ABOUT THIS EXERCISE.
Starting at the first entry below, repeat all the data word for word and drop the pictures.

SUPPLIED MATERIAL.

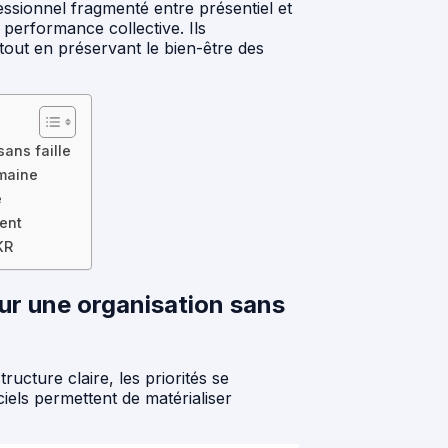
ssionnel fragmenté entre présentiel et
 performance collective. Ils
tout en préservant le bien-être des
sans faille
umaine
e
ent
KR
our une organisation sans
ructure claire, les priorités se
iciels permettent de matérialiser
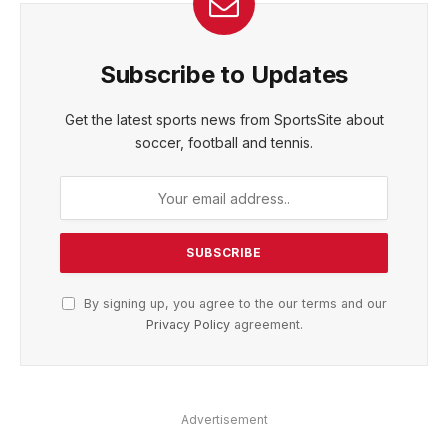
Subscribe to Updates
Get the latest sports news from SportsSite about
soccer, football and tennis.
By signing up, you agree to the our terms and our
Privacy Policy
agreement.
Advertisement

WRITTEN ANSWER.
ssionnel fragmenté entre présentiel et
 performance collective. Ils
tout en préservant le bien-être des
sans faille
umaine
e
ent
KR
our une organisation sans
ructure claire, les priorités se
iciels permettent de matérialiser
Subscribe to Updates
Get the latest sports news from SportsSite about
soccer, football and tennis.
By signing up, you agree to the our terms and our
Privacy Policy
agreement.
Advertisement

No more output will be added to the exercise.